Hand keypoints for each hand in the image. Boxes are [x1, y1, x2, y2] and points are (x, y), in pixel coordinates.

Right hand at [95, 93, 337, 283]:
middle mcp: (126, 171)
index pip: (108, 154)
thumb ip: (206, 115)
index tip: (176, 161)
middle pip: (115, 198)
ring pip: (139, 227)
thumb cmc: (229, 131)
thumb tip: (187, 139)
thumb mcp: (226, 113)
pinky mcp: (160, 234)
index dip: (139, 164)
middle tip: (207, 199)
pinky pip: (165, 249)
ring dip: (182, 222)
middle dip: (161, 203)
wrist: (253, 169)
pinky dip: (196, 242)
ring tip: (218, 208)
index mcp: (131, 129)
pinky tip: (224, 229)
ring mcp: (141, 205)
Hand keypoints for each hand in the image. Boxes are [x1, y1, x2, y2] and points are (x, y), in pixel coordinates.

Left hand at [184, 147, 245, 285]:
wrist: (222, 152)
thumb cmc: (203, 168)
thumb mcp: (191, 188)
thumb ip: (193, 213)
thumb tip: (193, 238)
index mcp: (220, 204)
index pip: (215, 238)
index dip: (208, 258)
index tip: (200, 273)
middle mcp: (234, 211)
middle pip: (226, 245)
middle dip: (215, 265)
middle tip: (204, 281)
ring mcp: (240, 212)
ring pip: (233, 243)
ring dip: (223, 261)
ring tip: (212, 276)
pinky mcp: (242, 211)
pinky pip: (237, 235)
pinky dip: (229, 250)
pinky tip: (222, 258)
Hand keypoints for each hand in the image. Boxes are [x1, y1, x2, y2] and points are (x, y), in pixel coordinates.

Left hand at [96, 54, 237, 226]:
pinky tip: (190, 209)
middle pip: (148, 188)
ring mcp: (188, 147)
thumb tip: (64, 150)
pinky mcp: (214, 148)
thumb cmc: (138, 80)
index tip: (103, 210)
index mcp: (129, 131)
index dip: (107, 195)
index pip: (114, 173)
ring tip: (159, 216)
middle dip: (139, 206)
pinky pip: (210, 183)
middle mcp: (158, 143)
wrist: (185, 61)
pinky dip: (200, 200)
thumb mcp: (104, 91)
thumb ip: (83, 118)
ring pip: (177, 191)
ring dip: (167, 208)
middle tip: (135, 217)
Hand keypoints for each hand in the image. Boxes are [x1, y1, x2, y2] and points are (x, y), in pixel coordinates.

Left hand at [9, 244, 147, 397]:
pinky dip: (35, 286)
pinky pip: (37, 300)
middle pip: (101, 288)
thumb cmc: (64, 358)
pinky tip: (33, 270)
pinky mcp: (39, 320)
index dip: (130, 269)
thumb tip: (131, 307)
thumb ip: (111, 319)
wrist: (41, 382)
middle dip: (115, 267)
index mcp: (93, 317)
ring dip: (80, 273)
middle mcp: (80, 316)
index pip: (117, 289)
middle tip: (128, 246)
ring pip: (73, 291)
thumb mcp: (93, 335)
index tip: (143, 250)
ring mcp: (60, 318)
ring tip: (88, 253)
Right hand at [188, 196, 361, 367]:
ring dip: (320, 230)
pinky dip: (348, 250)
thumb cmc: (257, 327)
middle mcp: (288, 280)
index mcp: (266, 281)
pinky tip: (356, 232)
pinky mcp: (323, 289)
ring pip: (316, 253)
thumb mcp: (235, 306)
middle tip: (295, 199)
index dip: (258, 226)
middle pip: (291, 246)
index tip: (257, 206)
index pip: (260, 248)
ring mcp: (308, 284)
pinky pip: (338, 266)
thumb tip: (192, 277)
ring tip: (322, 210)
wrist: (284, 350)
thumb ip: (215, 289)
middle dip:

═══

● **What you will do**: Return, word for word, the lines of the data above from the line with "thumb mcp: (226, 113)" through the line with "ring mcp: (141, 205)", inclusive.

● **Solution**:
thumb mcp: (226, 113)
pinky mcp: (160, 234)
index dip: (139, 164)
middle tip: (207, 199)
pinky pip: (165, 249)
ring dip: (182, 222)
middle dip: (161, 203)
wrist: (253, 169)
pinky dip: (196, 242)
ring tip: (218, 208)
index mcp: (131, 129)
pinky tip: (224, 229)
ring mcp: (141, 205)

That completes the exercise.